→ Reading text
________
If you are a California resident, you can now have medical marijuana delivered directly to your door, by prescription-drug courier services, and more cheaply than by purchasing your medicine at a medical marijuana dispensary. According to the Sacramento Bee, "Medical Pot Business Goes Mobile."
Among the ironies of this development is that this is a response by dispensary owners to the recent restrictions being implemented in Los Angeles and in some other California cities and counties on marijuana dispensaries, because no local governments have set about dealing with direct delivery, and they probably can't. This March, a marijuana direct delivery activist was acquitted in San Diego where the defense was the defendant acted legally under the state's medical marijuana law.
The Sac Bee reported today that:
A flourishing and unregulated industry of pot delivery services is circumventing bans on storefront dispensaries and bringing medical marijuana directly to people's homes, offices and other locations across the state, records and interviews show.
This development answers how medical marijuana users can get quality-controlled cannabis quickly and reliably, where many cities and counties are restricting the operation of dispensaries or banning dispensaries outright. The main argument against dispensaries is always some version of "security/attractive nuisance for criminals." With discreet delivery, there's no argument possible that dispensing cannabis medication threatens kids in schools (from dispensaries located near schools), supports drug cartels (since the cannabis is coming directly from growers operating legally), creates security problems (from criminals robbing dispensaries or invading homes where pot is being grown), or "sends the wrong message" (through storefront signage).
________
Page-level text extractions
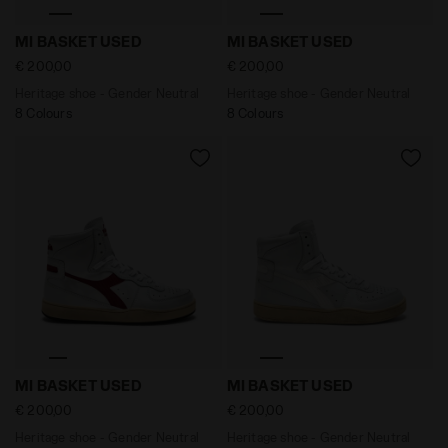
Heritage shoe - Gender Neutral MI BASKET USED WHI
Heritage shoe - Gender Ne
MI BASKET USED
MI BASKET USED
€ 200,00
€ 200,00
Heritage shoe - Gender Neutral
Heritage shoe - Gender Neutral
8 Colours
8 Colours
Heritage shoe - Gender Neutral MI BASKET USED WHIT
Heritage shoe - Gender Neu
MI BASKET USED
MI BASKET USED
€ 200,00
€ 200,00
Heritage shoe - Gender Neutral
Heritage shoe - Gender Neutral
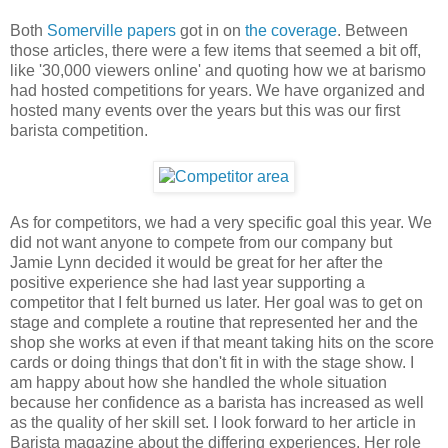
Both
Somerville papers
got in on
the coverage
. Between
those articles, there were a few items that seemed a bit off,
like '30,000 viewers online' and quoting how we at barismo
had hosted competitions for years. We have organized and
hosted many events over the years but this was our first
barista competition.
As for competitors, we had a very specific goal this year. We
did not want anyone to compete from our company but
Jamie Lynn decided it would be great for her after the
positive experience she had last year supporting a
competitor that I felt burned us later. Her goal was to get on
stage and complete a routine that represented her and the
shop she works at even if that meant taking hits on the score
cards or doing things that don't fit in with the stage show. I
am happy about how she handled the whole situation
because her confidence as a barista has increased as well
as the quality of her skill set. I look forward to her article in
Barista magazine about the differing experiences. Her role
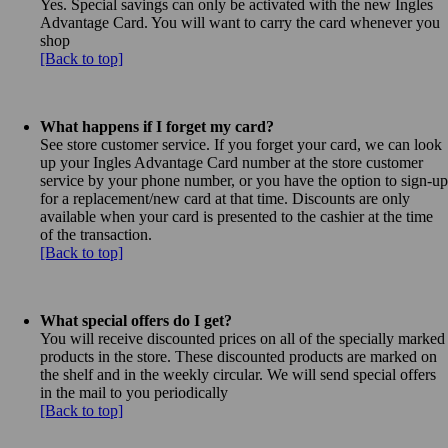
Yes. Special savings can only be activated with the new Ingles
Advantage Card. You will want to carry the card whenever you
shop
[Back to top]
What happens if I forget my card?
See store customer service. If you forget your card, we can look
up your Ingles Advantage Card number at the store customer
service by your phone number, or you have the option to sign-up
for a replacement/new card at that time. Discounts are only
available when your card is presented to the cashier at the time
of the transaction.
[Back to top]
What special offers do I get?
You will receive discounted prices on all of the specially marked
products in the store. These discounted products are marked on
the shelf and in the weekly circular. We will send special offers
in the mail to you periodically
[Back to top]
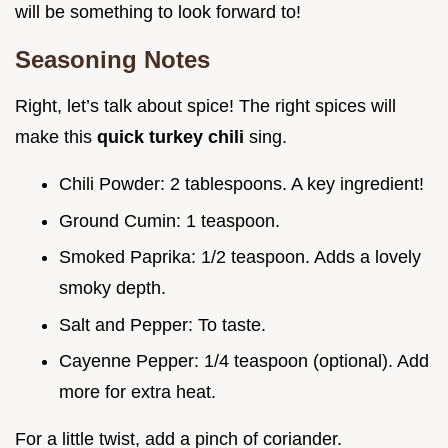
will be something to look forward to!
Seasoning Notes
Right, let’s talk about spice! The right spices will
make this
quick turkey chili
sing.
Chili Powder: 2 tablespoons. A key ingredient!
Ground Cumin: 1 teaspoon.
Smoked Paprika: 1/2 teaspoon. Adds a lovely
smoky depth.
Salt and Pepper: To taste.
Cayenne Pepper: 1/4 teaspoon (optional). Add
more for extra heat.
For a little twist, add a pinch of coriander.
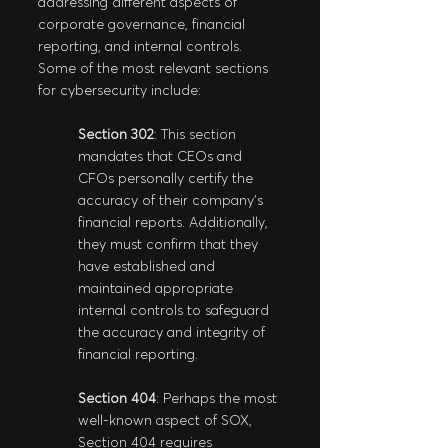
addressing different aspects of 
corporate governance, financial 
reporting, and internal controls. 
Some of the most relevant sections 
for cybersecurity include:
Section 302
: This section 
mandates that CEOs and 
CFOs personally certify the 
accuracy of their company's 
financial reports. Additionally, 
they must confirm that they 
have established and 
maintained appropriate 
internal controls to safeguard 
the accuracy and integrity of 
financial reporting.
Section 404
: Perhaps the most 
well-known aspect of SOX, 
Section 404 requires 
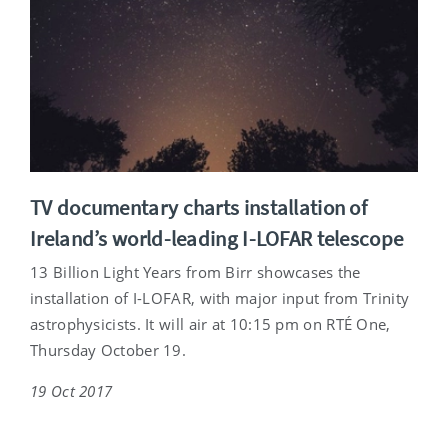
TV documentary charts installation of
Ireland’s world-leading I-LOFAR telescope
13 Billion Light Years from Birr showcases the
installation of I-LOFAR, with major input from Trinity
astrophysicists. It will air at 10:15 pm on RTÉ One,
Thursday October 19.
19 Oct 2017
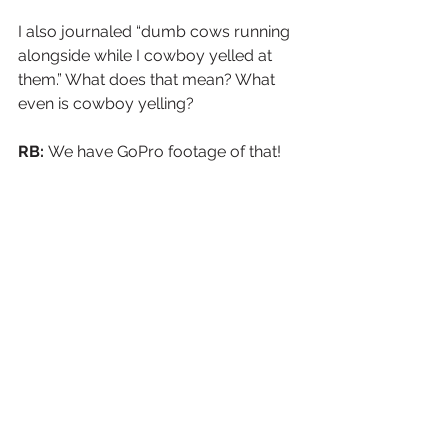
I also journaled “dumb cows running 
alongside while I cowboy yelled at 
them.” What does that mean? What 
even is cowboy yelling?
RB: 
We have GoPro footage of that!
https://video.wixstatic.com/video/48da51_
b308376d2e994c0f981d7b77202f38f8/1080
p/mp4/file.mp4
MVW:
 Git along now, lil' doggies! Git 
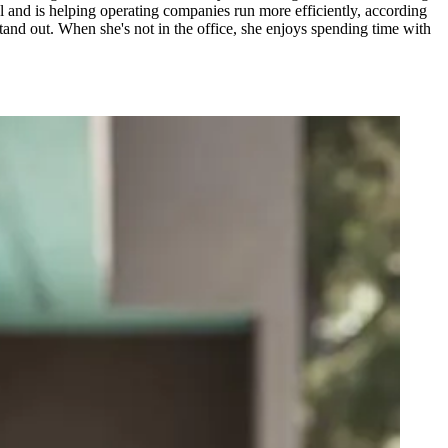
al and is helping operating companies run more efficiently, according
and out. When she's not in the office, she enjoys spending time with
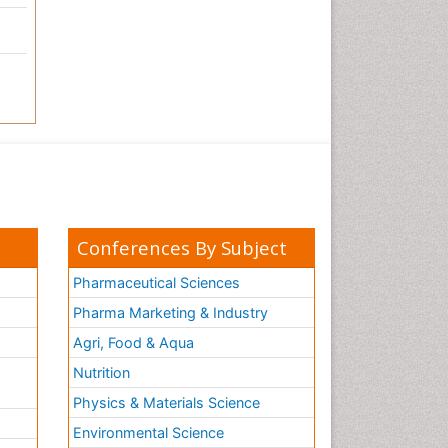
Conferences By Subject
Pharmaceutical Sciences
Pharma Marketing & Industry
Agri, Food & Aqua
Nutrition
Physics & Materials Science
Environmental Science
________
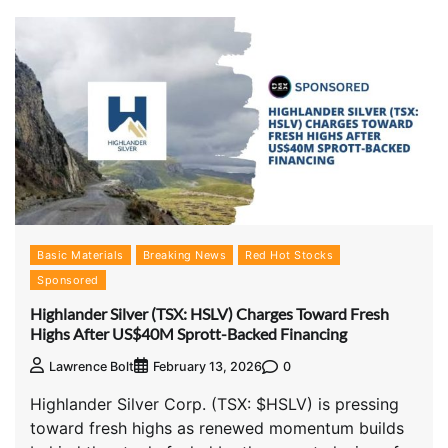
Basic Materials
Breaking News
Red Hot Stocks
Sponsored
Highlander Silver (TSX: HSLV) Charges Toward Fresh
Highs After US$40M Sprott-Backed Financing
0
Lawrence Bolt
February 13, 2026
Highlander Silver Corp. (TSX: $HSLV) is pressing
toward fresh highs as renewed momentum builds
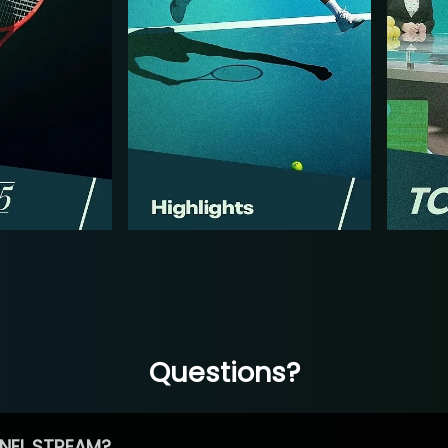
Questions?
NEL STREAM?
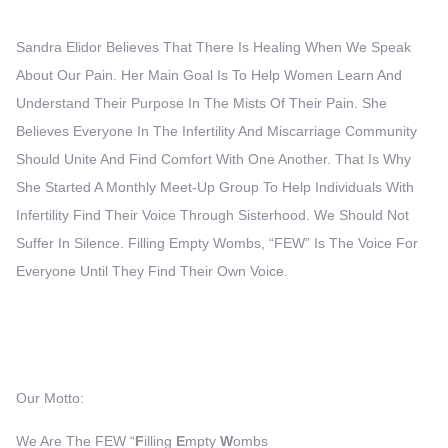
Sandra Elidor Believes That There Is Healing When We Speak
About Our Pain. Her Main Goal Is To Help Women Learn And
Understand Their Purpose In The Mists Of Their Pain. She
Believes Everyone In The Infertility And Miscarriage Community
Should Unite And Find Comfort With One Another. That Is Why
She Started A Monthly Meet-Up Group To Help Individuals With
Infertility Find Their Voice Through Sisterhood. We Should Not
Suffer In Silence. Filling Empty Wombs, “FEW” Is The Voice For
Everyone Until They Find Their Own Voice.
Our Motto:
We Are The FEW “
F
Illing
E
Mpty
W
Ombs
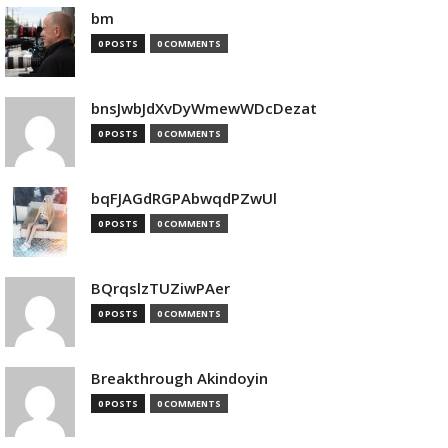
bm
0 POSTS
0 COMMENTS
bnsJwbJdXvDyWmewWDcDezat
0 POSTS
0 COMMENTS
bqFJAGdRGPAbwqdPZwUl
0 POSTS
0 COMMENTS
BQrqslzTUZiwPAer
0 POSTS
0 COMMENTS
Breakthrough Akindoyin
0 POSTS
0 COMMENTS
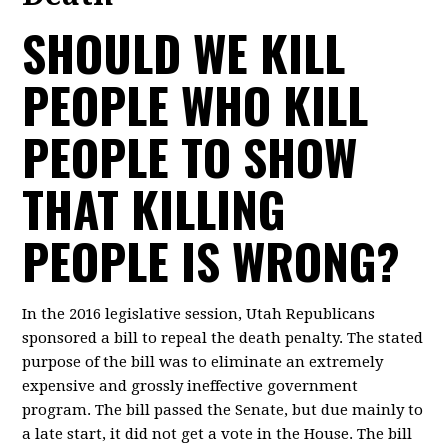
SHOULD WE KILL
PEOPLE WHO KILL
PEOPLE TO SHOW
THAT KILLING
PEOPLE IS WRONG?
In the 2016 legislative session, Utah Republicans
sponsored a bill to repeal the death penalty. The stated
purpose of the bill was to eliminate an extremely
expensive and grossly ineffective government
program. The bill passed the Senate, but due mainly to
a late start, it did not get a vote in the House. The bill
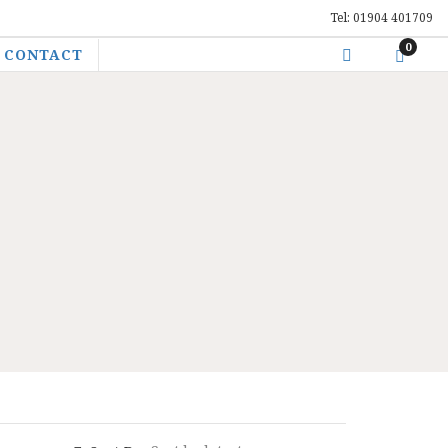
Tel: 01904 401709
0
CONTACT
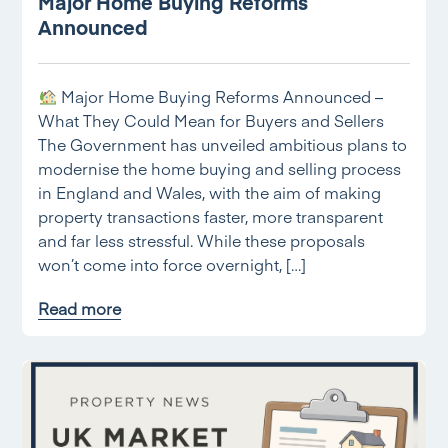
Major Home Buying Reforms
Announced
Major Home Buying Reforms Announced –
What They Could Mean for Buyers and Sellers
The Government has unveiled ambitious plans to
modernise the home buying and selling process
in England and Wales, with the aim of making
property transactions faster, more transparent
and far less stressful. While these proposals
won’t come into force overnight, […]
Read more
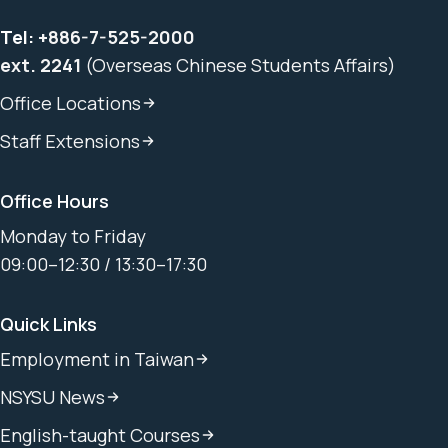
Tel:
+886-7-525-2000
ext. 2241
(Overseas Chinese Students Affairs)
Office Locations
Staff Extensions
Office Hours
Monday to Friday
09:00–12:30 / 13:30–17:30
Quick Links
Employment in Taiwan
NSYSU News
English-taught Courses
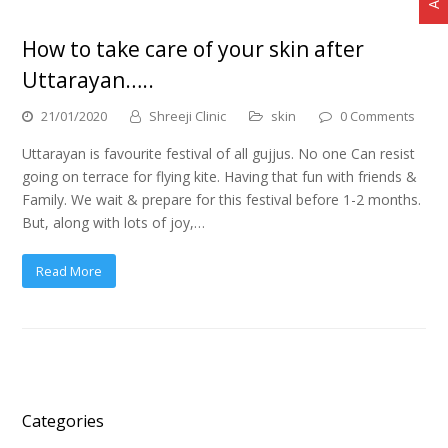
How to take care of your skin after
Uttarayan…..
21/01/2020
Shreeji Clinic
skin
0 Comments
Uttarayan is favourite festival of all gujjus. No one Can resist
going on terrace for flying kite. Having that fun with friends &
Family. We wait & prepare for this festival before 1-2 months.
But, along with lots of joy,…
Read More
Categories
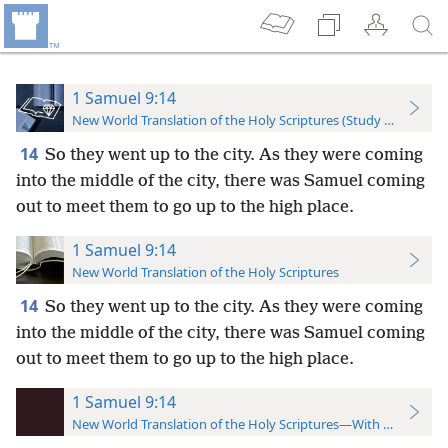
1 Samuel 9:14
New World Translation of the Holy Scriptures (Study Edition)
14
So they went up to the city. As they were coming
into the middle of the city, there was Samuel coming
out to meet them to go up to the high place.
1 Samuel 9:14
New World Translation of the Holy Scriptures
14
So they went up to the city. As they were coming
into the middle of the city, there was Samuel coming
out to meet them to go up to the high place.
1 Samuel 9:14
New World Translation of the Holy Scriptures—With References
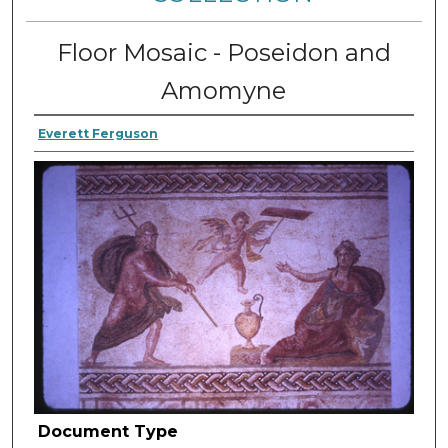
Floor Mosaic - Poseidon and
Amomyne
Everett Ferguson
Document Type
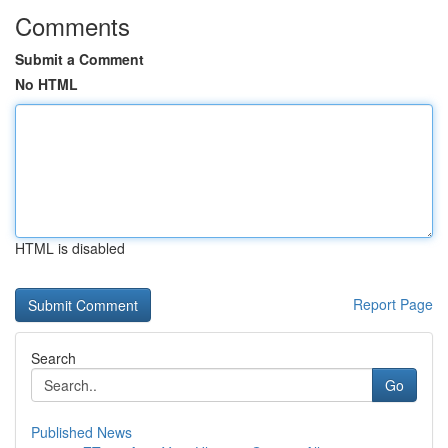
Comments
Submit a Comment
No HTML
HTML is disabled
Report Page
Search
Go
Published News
________
→ Task set
A. Can you extract the stretch of the post on medical marijuana delivery from "Among the ironies" through "and interviews show."?
B. Can you continue the post on medical marijuana delivery from the point where it stops?
The records have nothing to do with the post on medical marijuana delivery.

→ Results
A.
Among the ironies of this development is that this is a response by dispensary owners to the recent restrictions being implemented in Los Angeles and in some other California cities and counties on marijuana dispensaries, because no local governments have set about dealing with direct delivery, and they probably can't. This March, a marijuana direct delivery activist was acquitted in San Diego where the defense was the defendant acted legally under the state's medical marijuana law.
The Sac Bee reported today that:
A flourishing and unregulated industry of pot delivery services is circumventing bans on storefront dispensaries and bringing medical marijuana directly to people's homes, offices and other locations across the state, records and interviews show.

B.
In another tasty irony, some delivery operations are modeling themselves on organic farms that deliver boxes of fruits and vegetables directly to homes.
Matthew Cohen, owner of Northstone Organics, pioneered what he calls "farm-direct medical marijuana." The Ukiah-based cooperative grows and delivers marijuana to a network of about 500 patients in nine Northern California counties, including Sacramento.
Northstone's business has grown briskly. Six months ago, Cohen was driving into the Bay Area twice a week to make deliveries himself. Now he's hired workers to deliver five times a week.
Cohen says the delivery industry "is moving at lightning speed. " Cohen thinks more growers are understanding the legal situation and patients are also finding out that they can get cannabis straight from the source, cutting out the middle man. Lower prices, convenient home delivery. What could be finer?
Maybe the Revolution is coming in an envelope.